Task statement
Exactly the lines from the one that holds "vase: none [495,122,564,216]" to the end of the data below: retype these and nothing else.

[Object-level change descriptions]

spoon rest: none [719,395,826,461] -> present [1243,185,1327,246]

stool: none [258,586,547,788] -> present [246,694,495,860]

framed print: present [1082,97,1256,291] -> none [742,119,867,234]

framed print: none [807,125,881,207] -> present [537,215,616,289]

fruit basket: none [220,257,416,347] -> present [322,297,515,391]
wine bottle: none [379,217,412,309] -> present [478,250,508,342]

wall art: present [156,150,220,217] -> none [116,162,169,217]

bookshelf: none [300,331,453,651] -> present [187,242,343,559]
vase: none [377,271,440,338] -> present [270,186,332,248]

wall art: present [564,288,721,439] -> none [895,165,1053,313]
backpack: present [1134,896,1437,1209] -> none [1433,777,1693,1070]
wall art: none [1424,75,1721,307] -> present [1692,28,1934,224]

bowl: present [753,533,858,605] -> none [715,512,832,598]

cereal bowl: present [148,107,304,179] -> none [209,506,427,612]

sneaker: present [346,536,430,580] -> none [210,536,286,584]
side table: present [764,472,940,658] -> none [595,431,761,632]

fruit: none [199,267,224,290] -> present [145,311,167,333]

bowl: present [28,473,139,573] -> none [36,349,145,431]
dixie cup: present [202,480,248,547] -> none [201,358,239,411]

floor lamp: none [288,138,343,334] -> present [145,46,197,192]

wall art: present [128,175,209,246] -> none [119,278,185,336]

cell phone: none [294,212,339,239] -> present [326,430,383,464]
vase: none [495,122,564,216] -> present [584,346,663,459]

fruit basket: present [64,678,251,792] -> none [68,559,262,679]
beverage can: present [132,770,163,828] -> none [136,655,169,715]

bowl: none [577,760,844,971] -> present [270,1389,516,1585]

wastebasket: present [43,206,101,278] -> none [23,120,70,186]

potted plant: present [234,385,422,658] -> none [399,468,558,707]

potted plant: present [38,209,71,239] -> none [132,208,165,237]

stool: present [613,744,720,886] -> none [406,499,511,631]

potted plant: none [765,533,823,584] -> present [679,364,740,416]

Solution to the exercise
vase: none [495,122,564,216] -> present [584,346,663,459]

fruit basket: present [64,678,251,792] -> none [68,559,262,679]
beverage can: present [132,770,163,828] -> none [136,655,169,715]

bowl: none [577,760,844,971] -> present [270,1389,516,1585]

wastebasket: present [43,206,101,278] -> none [23,120,70,186]

potted plant: present [234,385,422,658] -> none [399,468,558,707]

potted plant: present [38,209,71,239] -> none [132,208,165,237]

stool: present [613,744,720,886] -> none [406,499,511,631]

potted plant: none [765,533,823,584] -> present [679,364,740,416]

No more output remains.